Interactions between plants and microbes in the rhizosphere are regulating nutrient cycling, plant productivity, and ecosystem resilience. Rapidly occurring climate and land-use change are reshaping these interactions in complex and often unpredictable ways and can affect short- and longer term ecosystem functioning. Rhizosphere dynamics are particular undesrstudied in tropical ecosystems, which are often growing on highly weathered mineral soils, and the collaboration and competition between microbes and plants is highly important for forest nutrient cycling. I aim to unravel soil edaphic controls over microbial structure and functions across tropical forest soil systems across larger forest stand to small scale rhizosphere scales and will discuss how root dynamics and exudate composition can influence microbial nutrient cycling.

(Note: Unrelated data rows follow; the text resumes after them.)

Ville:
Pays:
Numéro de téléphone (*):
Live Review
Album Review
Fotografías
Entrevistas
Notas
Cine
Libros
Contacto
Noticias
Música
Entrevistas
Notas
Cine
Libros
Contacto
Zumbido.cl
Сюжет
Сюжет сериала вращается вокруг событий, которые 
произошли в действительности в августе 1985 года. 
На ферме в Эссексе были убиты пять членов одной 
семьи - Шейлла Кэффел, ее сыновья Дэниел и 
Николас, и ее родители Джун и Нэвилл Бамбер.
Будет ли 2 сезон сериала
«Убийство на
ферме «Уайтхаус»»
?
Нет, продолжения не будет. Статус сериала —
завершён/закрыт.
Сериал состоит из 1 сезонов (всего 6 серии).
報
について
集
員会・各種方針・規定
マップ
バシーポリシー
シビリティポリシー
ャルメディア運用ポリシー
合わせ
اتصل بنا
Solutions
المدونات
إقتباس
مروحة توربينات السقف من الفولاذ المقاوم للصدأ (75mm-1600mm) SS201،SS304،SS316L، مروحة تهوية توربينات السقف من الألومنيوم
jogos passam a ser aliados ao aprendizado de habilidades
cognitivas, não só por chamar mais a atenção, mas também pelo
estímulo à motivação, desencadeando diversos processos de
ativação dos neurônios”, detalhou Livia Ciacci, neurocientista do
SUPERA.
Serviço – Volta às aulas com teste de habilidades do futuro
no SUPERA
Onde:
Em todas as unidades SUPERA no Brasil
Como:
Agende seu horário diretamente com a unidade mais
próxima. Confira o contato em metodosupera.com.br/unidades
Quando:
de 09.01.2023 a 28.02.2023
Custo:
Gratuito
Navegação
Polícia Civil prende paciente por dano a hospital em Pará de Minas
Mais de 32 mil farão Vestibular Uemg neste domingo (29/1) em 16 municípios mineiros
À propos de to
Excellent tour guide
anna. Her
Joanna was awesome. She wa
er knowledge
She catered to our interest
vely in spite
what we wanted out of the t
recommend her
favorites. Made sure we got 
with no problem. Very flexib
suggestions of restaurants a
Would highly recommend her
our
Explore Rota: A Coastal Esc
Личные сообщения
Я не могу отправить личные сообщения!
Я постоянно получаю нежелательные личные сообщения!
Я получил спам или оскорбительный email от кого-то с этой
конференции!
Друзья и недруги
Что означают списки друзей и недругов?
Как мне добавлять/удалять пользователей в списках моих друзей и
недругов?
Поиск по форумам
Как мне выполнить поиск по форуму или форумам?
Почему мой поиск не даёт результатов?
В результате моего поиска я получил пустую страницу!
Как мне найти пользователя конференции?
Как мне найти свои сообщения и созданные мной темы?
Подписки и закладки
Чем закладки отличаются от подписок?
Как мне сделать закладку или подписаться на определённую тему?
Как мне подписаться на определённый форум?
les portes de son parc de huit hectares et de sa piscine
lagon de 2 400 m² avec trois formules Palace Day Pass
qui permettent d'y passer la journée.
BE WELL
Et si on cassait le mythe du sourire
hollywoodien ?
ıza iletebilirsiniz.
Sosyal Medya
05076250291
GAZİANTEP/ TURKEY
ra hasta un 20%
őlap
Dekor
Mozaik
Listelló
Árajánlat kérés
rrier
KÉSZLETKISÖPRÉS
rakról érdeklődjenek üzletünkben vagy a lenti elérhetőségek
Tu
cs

Nature of Life Seminar: Dr. Lucia Fuchslueger 10 March 2026 15:30 - 17:15
About Nature of Life Seminar: Dr. Lucia Fuchslueger
Starting date
- 10 March 2026
Time
- 15:30 - 17:15
Location
- NU Building
- NU-4A25
Address
- De Boelelaan 1111
- 1081 HV Amsterdam
Organised by
- A-LIFE, Systems Ecology
Language
- English
About our speaker:
I am a Junior Research Group leader at the Centre for Microbiology and Environmental Systems Science, University of Vienna in Austria, where I explore the role of microbes for soil carbon storage and nutrient availability, and competition or collaboration with plants in the rhizosphere. One of my major research interests is to better understand how current and predicted climatic changes affect soil microbial communities, their activity and physiology by analyzing community structure and carbon, nitrogen and phosphorus turnover. With my team and collaborators, we are investigating agricultural sites, climate change experiments in temperate, sub-arctic and tropical ecosystems.